= Association Internationale des Écoles Supérieures d'Éducation Physique =

Professional association for higher education physical education

The Association Internationale des Écoles Supérieures d'Éducation Physique (AIESEP) or the International Association for Physical Education in Higher Education is the professional association for higher education physical education.

==History==
It was founded in Portugal on 2 August 1962 by eleven sports education institutions.

==Function==
It works with the International Council of Sport Science and Physical Education (ICSSPE), which has a broader remit, and the FIEP, which has a European outlook.

It disseminates best practice in physical education at the university level internationally.

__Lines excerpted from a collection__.

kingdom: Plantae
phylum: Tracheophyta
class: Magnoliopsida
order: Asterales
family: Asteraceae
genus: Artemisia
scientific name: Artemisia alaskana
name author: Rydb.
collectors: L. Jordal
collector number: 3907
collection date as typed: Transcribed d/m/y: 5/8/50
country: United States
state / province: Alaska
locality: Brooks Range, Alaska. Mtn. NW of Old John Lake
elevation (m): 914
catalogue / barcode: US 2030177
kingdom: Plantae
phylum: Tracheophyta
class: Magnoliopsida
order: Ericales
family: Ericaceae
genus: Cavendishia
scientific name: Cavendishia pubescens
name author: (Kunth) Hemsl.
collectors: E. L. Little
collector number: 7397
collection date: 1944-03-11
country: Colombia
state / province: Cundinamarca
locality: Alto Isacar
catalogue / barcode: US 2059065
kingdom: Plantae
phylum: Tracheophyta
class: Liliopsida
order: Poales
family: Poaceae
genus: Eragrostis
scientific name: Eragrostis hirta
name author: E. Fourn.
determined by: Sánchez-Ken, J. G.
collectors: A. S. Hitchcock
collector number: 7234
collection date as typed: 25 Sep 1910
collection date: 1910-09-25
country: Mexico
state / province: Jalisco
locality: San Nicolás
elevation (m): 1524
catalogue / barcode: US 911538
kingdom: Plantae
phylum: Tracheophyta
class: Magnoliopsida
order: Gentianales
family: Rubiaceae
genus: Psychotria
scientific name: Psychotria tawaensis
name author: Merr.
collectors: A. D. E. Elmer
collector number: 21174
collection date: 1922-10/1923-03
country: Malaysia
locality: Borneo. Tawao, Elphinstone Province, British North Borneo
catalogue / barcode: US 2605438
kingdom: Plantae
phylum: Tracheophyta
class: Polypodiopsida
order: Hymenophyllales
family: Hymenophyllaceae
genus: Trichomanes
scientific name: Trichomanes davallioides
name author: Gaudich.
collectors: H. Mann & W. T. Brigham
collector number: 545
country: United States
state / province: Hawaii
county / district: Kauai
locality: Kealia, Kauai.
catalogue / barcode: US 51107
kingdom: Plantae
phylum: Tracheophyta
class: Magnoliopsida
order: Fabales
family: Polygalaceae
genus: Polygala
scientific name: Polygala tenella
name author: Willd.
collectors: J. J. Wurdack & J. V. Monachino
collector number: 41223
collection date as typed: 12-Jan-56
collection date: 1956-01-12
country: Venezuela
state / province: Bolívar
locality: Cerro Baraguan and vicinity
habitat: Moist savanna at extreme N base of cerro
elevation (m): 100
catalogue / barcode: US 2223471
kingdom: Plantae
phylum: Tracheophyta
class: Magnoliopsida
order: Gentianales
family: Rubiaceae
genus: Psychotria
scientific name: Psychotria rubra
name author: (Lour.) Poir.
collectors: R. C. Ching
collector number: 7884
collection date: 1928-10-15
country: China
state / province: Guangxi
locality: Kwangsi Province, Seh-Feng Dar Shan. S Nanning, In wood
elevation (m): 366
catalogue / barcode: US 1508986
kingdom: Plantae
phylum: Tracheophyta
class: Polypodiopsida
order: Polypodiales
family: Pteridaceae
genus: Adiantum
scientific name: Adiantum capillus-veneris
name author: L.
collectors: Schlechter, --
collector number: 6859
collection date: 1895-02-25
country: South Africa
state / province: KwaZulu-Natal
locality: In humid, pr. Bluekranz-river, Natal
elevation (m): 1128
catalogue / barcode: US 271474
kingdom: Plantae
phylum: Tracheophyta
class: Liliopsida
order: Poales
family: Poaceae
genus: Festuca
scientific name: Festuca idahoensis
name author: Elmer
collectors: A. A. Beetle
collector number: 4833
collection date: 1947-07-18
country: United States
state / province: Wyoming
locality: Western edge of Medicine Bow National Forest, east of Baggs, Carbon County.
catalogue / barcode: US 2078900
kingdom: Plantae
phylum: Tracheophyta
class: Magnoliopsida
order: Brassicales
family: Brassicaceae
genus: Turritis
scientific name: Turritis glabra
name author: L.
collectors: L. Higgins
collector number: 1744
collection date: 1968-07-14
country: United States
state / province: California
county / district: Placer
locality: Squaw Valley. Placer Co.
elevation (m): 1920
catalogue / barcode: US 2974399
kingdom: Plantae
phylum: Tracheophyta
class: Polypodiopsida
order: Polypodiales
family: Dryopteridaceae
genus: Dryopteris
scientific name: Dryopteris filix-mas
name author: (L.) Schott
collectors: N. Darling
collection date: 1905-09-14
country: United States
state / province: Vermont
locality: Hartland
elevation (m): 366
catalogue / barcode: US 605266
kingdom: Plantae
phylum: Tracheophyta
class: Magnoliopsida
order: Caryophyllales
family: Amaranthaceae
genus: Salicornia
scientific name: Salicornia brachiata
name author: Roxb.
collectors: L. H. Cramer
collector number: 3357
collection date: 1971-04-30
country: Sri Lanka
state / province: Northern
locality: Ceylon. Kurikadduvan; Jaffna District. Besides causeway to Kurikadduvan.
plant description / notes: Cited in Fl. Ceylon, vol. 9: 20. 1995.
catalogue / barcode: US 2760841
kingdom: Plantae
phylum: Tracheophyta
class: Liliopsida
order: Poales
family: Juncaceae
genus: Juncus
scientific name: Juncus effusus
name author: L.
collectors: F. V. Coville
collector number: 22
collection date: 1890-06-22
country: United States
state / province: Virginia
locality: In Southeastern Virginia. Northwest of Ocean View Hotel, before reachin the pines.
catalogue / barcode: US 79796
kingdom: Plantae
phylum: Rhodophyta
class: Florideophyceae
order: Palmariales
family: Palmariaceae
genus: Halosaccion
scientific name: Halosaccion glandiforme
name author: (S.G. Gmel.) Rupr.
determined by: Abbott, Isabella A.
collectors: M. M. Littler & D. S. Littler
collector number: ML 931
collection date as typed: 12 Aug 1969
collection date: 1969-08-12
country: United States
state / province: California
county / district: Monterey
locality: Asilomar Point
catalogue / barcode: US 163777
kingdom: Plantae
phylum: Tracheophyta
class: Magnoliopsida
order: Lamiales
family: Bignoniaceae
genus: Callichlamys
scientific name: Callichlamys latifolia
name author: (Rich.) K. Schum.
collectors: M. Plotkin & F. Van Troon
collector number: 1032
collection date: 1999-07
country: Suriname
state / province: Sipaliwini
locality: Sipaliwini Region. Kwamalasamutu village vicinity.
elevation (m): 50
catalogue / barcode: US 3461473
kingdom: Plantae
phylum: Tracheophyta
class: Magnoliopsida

__Written exercise A__.
Answer these questions about the AIESEP article:
(i) In which country and on what date was the association founded?
(ii) How many institutions founded it, and what kind were they?
(iii) Which organization does the article describe as having a European outlook?
__Written exercise B__. Quote the AIESEP article word for word between "The Association Internationale" and "university level internationally.", inclusive.
__Written exercise C__. Write what comes next in the AIESEP article, starting after its final sentence.

__Task answer A__.
(i) It was founded in Portugal on 2 August 1962.
(ii) Eleven sports education institutions founded it.
(iii) The FIEP.

__Task answer B__.
The Association Internationale des Écoles Supérieures d'Éducation Physique (AIESEP) or the International Association for Physical Education in Higher Education is the professional association for higher education physical education.

==History==
It was founded in Portugal on 2 August 1962 by eleven sports education institutions.

==Function==
It works with the International Council of Sport Science and Physical Education (ICSSPE), which has a broader remit, and the FIEP, which has a European outlook.

It disseminates best practice in physical education at the university level internationally.

__Task answer C__.
==World Conventions==
- 1990 Loughborough University - Anne, Princess Royal opened the convention at 12.30pm on Friday 20 July; it was the first time that the annual five-day convention had been held in the UK; the theme of the convention was Moving towards Excellence, with topics on sports coaching, and around 400 delegates attending from around the world; it was partly paid for by the British Council of Physical Recreation (now called the Sport and Recreation Alliance); Princess Anne presented the AIESEP Scientific Prize, and gave a talk, attended by AIESEP leader John Cheffers, and the university's chancellor and vice-chancellor, Den Davies, and the chairman of Leicestershire County Council Princess Anne talked of morality in sport, and the wider effects of sport, and looking at the code of conduct of the British Institute of Sports Coaches (now called UK Coaching)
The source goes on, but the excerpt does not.